Bismilahirrahmanirrahim,
Sebuah catatan; Pernikahan.
Perempuan, muda, berparas menawan. Setidaknya demikianlah yang saya lihat dari foto profil akun facebooknya.
"Oh ya Mbak, saya dapat nomor Mbak dari *****," ucapnya, mengawali basa-basi.
Tidak ada kecurigaan, kami juga mulanya tidak saling kenal.
Ia memulai lebih dulu. Bertanya pada saya tentang sosok seseorang, kenalan lama, jaman saya SMA.
Saya menjawab seperti adanya. Selintasan ingatan. Saya juga tidak berfikir macam-macam, sebab menerima sosok perempuan untuk mendengar ceritanya seperti ini sudah biasa.
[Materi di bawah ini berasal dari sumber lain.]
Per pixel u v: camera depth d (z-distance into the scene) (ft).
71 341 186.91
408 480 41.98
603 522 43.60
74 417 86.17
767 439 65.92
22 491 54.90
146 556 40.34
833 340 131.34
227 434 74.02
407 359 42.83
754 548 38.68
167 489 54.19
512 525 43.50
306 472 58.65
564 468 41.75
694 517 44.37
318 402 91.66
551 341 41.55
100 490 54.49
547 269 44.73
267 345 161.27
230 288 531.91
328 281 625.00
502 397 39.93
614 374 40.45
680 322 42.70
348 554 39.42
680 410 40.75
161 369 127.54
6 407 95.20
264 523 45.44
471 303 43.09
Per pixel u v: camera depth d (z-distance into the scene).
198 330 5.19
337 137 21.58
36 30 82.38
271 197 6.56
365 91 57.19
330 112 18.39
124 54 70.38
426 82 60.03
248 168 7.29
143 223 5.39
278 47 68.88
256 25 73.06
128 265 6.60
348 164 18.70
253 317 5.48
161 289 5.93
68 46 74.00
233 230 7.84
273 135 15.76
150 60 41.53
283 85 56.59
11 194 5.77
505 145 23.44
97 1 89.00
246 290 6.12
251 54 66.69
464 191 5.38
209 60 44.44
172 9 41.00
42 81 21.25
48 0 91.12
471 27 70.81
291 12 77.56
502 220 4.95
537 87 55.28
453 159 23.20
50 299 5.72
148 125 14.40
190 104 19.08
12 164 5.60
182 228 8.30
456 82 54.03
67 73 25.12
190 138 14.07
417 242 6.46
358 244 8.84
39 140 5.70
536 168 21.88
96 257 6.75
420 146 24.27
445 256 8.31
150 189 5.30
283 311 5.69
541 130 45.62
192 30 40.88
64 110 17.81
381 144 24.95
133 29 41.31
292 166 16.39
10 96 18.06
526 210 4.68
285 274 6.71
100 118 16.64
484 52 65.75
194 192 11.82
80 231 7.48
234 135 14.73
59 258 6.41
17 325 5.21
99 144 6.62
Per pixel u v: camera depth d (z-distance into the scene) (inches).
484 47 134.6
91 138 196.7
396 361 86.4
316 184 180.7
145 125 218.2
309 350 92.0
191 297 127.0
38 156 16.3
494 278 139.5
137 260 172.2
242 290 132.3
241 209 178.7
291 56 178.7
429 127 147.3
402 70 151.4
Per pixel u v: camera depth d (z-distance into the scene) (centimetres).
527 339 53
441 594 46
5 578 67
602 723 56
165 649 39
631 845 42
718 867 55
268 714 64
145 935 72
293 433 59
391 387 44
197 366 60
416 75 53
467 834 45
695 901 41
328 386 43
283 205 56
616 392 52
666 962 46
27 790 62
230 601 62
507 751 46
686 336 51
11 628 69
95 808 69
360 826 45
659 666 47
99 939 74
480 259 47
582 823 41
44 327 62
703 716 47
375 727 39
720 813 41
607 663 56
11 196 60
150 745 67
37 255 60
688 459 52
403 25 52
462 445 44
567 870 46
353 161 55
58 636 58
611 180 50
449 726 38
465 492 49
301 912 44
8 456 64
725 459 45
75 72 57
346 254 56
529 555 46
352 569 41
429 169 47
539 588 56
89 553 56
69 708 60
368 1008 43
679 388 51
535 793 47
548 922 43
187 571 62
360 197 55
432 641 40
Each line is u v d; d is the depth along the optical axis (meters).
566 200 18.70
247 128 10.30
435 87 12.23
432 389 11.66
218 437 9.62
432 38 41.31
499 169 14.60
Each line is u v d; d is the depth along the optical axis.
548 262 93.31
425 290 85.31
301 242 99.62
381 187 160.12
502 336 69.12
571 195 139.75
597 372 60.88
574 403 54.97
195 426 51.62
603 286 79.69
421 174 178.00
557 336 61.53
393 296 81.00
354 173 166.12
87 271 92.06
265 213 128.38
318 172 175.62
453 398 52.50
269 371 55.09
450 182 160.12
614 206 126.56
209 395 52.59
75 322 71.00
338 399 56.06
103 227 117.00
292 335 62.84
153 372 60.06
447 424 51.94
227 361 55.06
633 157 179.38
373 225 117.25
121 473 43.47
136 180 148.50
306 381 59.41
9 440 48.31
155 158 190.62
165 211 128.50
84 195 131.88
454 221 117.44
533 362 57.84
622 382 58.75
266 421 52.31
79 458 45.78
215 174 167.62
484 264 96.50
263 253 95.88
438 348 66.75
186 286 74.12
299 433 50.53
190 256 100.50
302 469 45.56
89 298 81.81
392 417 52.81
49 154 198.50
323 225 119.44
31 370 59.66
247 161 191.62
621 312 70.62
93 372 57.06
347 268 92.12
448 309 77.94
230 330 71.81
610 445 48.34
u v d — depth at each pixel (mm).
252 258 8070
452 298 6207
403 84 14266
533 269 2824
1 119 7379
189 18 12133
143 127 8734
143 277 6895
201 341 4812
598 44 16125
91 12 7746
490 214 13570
Perempuan muda ini sedang bingung, saya tahu itu. Tapi saya tidak cepat menangkap ke mana arah pembicaraan kami sampai ia berkata,
"Tapi Mbak, saya khawatir, saya takut sekali, kalau Mas gak bisa melupakan Mbak."
Deg! dada saya berdegup kencang.
Andai pembicaraan ini sedang diseriusi dengan latar meja restoran.
Barangkali gelas minuman saya tumpah, pecah, lalu saya menyenggol piring di sebelah tangan saya, lantas piring itu jatuh. Pecahan kacanya mengenai ujung kulit sandal sepatu saya yang terbuka.
Saking kagetnya dengan pembicaraan barusan.
"Dan saya takut, saya tidak pernah bisa mendapatkan tempat di hatinya."
Kalimatnya getir, gemetar, tertahan, tapi penuh dengan bungkus penasaran.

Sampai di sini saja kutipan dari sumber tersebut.